N’est-ce pas là du deux poids, deux mesures ? 
 
C’est clair que c’en est un et au lieu de balayer devant sa porte, Sarkozy le fait devant celle des autres. La France a un lourd passé en Algérie. Personne ne peut prétendre le contraire quand bien même Sarkozy fait la fine bouche quand il s’agit des crimes commis en Algérie. D’ailleurs, la Turquie n’a pas mis longtemps pour le lui rappeler. Il est inadmissible que l’ancien colonisateur se fait le porte-parole des autres alors qu’il oublie ou feint d’oublier que juste devant sa porte le sang des Algériens massacrés le long des 132 années de colonisation coule encore. D’ailleurs ses déclarations en Arménie ne sont pas passées sous silence. Même en France, elles y sont interprétées comme une campagne dénuée de moralité. 
 
Pour revenir à votre Académie, son rôle s’arrête-il uniquement à militer pour la repentance de la France pour ses crimes coloniaux ou bien active-t-elle dans d’autres secteurs ? 
 
En fait, nous déployons d’énormes efforts pour préserver l’image de l’Algérie et étouffer la publicité mensongère que certains cercles occultes tentent de lui coller. Il n’est pas sans rappeler que notre pays est visé comme le sont d’ailleurs d’autres pays. Notre rôle consiste alors à barrer la route à ces cercles qui visent sa déstabilisation. En plus, nos activités ne se résument pas uniquement à défendre l’Algérie mais aussi les causes justes comme par exemple la Palestine et le Sahara occidental. En d’autres termes, nos activités sont multiples. Même dans le domaine culturel, nous ne manquons pas d’être toujours au devant de la scène. 
 
Pouvez-vous être plus explicite ? 
 
Il ne va pas sans dire que notre Académie est une ONG et que ses activités touchent plusieurs domaines. Elle est aussi présente dans plusieurs pays. Nous étions à Bruxelles pour soutenir le peuple sahraoui.
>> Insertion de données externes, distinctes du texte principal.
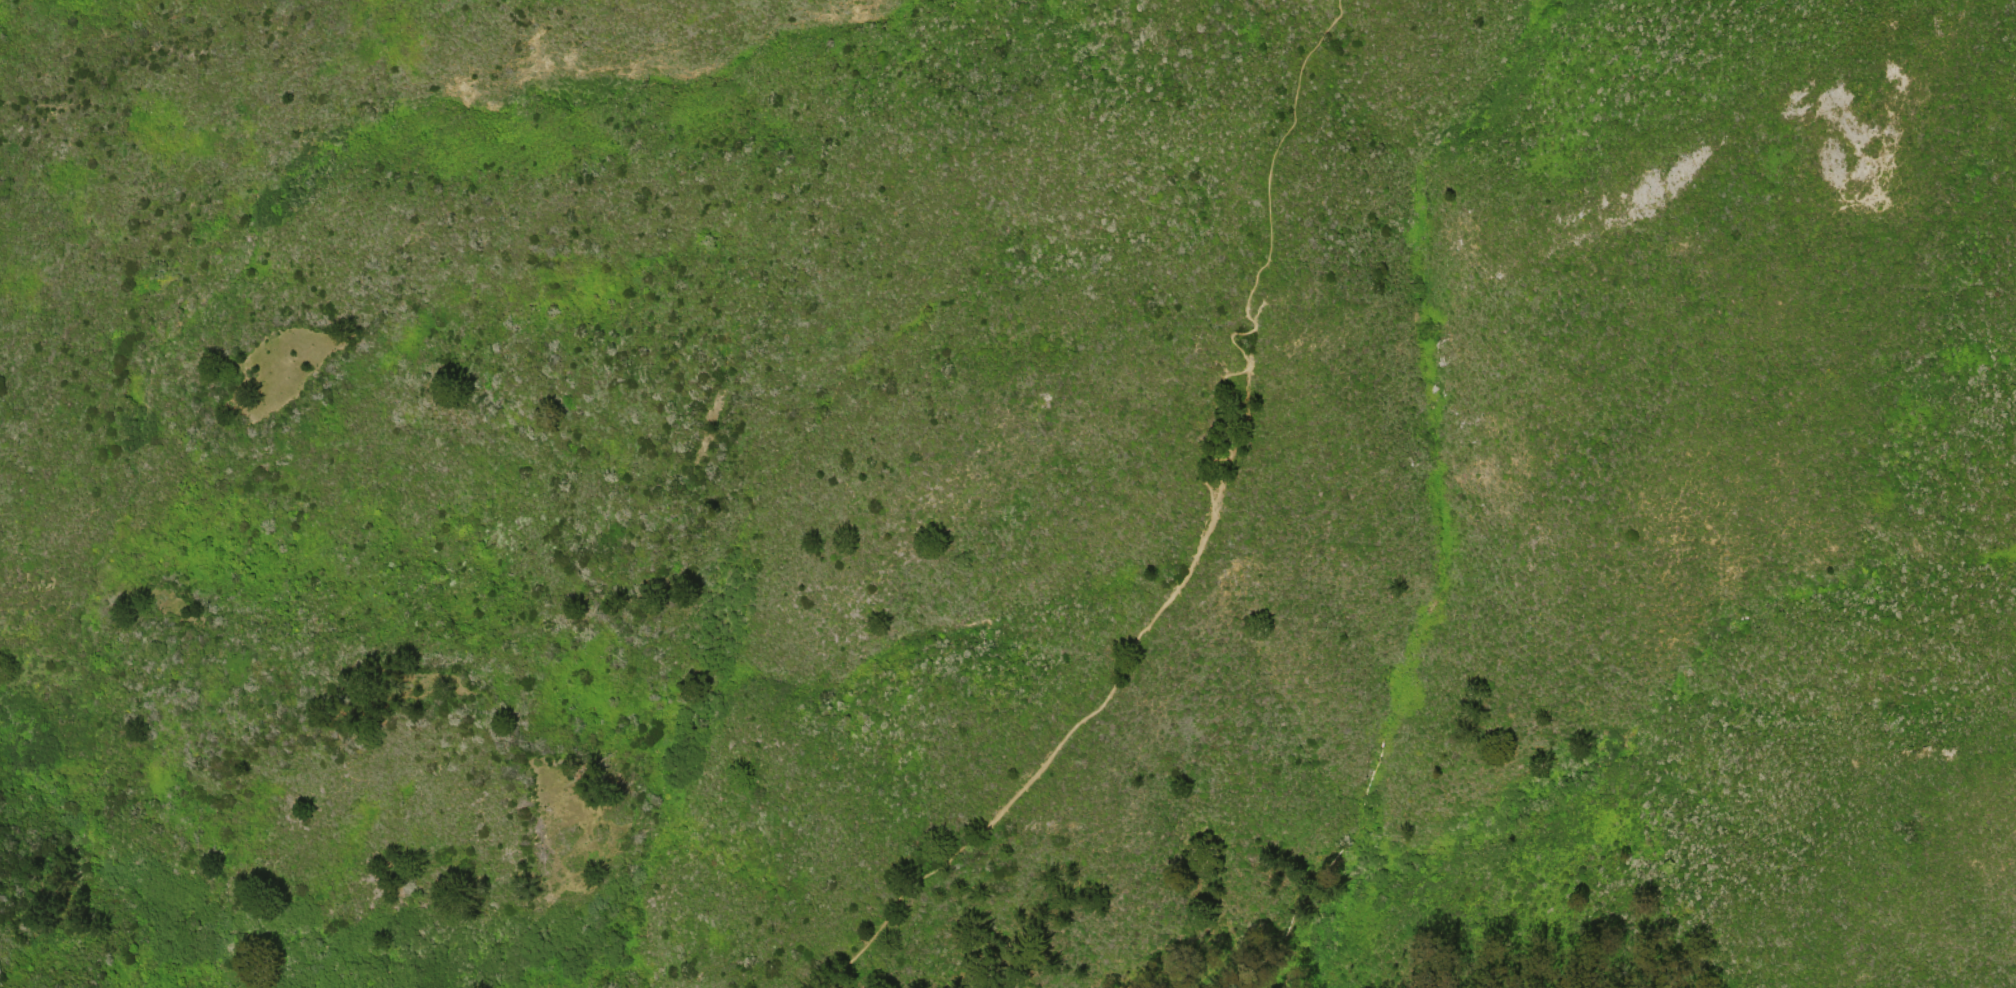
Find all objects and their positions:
park: (1090, 491)
road: (1193, 551)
Nous le faisons aussi avec la Palestine à chaque fois que l’occasion se présente. En collaboration avec le journal « Nord Eclair » de Lille, on a aussi participé à l’envoi des médicaments en Somalie. En un mot, nous sommes toujours présents lorsqu’il s’agit de voler au secours des autres. Le domaine culturel est un domaine que nous projetons d’investir encore plus dans le but de vulgariser la culture algérienne. On apporte notre aide à nos émigrés à chaque fois que la situation l’exige. Vous voyez que nos activités ne s’arrêtent pas uniquement à demander la repentance de la France. 
 
En plus de la conférence prévue dans quelques jours, qu’est-ce vous comptez faire dans un avenir proche ? 
 
Nous n’avons nullement l’intention de nous arrêter à cette conférence quoique celle-ci soit plus que nécessaire mais de faire en sorte que les victimes des essais nucléaires de Reggane soient indemnisés et reconnus comme tels. D’ailleurs, j’attire votre attention que leur indemnisation est une forme de repentance. Comment alors la France affiche son repentir devant les victimes des essais nucléaires et ne le fait pas pour tous les autres crimes coloniaux. 
 
Un dernier mot ? 
 
Pour aplatir les différends entre la France et l’Algérie et pour que les relatons bilatérales soient au beau fixe, il est plus que primordial pour ce pays de reconnaître ses torts. Il faut bien que la France affiche ses bonnes intentions pour que ses différends s’estompent. On n’en est pas encore là mais peut-être que dans un avenir proche, ce pays comprendra que sans la repentance, les relations resteront à jamais conflictuelles. Enfin, je lance un appel à notre communauté de marquer sa présence dans cette conférence.